ECCHacks

Finite clocks

[Python snippets]

As an alternative to the real clock one can use the integer clock: all pairs of integers (x,y) satisfying the equation x²+y²=1. The real clock has infinitely many points, while the integer clock has only four points: namely, (0,1), (1,0), (0,-1), and (-1,0); i.e., "12:00", "3:00", "6:00", and "9:00".

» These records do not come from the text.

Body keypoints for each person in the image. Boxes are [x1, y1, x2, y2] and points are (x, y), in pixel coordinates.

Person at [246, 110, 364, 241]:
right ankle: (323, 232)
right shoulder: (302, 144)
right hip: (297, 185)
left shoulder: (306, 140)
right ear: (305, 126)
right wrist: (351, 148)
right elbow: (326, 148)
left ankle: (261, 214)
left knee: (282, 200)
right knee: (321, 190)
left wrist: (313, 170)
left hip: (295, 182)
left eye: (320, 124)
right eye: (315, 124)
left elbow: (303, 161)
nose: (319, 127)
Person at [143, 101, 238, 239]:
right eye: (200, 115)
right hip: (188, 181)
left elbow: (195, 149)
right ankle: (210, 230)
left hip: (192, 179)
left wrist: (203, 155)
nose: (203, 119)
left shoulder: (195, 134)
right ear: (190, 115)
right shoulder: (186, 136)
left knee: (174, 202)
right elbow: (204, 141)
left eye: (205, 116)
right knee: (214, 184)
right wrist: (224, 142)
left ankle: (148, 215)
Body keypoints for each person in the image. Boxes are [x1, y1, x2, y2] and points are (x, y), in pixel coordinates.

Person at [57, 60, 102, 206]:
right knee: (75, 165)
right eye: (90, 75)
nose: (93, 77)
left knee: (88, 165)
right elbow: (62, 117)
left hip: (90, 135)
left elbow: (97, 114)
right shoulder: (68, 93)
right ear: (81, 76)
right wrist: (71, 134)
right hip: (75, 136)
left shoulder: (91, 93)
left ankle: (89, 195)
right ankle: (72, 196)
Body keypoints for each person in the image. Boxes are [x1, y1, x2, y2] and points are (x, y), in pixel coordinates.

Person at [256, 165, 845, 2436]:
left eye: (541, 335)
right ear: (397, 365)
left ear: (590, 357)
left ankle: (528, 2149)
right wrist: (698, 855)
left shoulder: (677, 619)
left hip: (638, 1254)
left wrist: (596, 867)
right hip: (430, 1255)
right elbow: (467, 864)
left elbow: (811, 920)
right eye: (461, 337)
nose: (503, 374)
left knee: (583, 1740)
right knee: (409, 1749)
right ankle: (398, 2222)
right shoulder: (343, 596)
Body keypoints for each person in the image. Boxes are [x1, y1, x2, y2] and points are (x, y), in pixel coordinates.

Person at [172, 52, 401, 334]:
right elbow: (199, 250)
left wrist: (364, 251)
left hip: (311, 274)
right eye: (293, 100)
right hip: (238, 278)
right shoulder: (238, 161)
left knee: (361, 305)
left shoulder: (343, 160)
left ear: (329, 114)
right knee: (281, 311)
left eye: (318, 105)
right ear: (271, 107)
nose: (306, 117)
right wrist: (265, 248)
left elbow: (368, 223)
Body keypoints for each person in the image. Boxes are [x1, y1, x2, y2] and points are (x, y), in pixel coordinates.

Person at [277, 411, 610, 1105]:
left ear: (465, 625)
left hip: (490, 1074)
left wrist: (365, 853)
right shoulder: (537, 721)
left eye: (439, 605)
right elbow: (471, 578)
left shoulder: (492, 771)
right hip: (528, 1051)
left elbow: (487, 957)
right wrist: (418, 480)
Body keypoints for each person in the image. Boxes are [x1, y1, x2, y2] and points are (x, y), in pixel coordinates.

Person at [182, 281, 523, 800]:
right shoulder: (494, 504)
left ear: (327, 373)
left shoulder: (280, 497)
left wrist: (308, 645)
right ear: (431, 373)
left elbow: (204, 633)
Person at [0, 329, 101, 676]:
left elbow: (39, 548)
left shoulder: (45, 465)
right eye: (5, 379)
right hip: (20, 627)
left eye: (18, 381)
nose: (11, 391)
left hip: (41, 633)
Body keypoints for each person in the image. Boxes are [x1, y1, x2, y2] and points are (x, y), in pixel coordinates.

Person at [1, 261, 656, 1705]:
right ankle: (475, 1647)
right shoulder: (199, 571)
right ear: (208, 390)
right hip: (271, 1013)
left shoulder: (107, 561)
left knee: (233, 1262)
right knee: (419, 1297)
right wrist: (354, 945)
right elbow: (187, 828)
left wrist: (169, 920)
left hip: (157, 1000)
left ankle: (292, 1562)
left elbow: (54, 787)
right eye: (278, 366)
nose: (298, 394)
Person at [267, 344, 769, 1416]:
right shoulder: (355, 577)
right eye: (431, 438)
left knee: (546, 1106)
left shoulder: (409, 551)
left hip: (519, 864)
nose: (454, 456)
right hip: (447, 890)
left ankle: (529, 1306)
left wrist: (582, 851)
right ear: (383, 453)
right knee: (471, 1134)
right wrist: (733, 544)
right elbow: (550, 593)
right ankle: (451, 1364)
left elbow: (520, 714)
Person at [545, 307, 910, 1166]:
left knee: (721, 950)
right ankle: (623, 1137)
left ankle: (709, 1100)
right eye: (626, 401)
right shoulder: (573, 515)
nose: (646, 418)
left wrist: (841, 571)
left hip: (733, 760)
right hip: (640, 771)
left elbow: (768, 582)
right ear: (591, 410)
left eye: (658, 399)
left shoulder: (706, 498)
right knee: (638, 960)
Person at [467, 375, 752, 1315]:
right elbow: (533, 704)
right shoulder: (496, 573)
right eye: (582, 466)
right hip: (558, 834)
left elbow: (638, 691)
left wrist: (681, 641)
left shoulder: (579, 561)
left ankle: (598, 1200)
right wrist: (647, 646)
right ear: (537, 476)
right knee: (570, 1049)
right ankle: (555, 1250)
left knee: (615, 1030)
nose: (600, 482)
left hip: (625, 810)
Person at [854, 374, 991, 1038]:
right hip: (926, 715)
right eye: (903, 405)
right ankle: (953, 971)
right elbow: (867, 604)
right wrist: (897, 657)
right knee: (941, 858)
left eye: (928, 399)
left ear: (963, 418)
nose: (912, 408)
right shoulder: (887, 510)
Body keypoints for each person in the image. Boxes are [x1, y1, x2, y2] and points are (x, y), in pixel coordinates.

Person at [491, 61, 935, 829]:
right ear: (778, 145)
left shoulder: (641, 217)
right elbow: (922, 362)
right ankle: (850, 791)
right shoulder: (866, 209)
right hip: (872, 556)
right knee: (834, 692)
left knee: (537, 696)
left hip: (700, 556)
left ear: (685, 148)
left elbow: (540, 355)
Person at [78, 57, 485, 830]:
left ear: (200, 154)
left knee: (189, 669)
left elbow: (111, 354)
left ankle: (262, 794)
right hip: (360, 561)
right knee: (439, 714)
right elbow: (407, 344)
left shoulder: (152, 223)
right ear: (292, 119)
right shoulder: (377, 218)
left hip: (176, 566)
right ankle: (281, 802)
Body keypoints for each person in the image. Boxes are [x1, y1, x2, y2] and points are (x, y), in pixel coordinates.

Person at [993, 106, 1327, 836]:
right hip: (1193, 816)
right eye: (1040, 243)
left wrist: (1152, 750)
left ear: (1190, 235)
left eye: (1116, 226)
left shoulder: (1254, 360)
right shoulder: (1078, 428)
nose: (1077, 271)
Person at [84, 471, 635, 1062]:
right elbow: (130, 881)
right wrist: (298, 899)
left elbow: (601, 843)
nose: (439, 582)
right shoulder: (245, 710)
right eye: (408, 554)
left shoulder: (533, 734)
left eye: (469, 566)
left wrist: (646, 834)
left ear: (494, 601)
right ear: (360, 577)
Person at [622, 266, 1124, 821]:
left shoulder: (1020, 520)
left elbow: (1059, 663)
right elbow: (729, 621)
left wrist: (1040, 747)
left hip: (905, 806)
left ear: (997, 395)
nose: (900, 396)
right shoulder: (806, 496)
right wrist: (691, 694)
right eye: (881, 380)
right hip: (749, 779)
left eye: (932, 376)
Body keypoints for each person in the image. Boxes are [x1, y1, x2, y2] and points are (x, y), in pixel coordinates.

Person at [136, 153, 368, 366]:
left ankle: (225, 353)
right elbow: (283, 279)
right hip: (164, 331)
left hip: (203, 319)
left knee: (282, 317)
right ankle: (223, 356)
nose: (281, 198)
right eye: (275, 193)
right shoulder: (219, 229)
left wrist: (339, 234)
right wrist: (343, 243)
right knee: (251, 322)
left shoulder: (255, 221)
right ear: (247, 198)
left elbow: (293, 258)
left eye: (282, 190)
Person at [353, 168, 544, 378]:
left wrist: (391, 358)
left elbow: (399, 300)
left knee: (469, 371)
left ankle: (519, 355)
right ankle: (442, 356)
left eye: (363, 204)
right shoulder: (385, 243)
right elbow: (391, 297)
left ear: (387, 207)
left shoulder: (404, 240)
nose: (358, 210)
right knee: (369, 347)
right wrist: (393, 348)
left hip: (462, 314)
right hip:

A larger example is the clock modulo 7. This clock consists of all pairs of integers modulo 7 satisfying this equation. The following Python script prints all points on the clock modulo 7:

     for x in range(7):
       for y in range(7):
         if (x*x+y*y) % 7 == 1:
           print (x,y)
     
     # output: (0, 1)
     # output: (0, 6)
     # output: (1, 0)
     # output: (2, 2)
     # output: (2, 5)
     # output: (5, 2)
     # output: (5, 5)
     # output: (6, 0)

We can use the original clockadd function to add points on this clock, after we've defined +,-,* for the field of integers modulo 7:

     P1 = (F7(2),F7(5))
     P2 = (F7(1),F7(0))
     print clockadd(P1,P2)
     # output: (5, 5)
     print clockadd(P2,P1)
     # output: (5, 5)
     P3 = (F7(5),F7(5))
     print clockadd(clockadd(P1,P2),P3)
     # output: (1, 0)
     print clockadd(P1,clockadd(P2,P3))
     # output: (1, 0)

The above script to print all clock points becomes much slower if you replace 7 by a larger prime, but clock addition remains fast:

     p = 1000003
     Fp = F(1000003)
     P = (Fp(1000),Fp(2))
     P2 = clockadd(P,P)
     print P2
     # output: (4000, 7)
     P3 = clockadd(P2,P)
     print P3
     # output: (15000, 26)
     P4 = clockadd(P3,P)
     P5 = clockadd(P4,P)
     P6 = clockadd(P5,P)
     print P6
     # output: (780000, 1351)
     print clockadd(P3,P3)
     # output: (780000, 1351)

There are faster ways to write down all points on a larger clock, but clock cryptography uses primes and clocks that are so large that there isn't even enough time in the universe to look at all the points, while clock addition remains fast.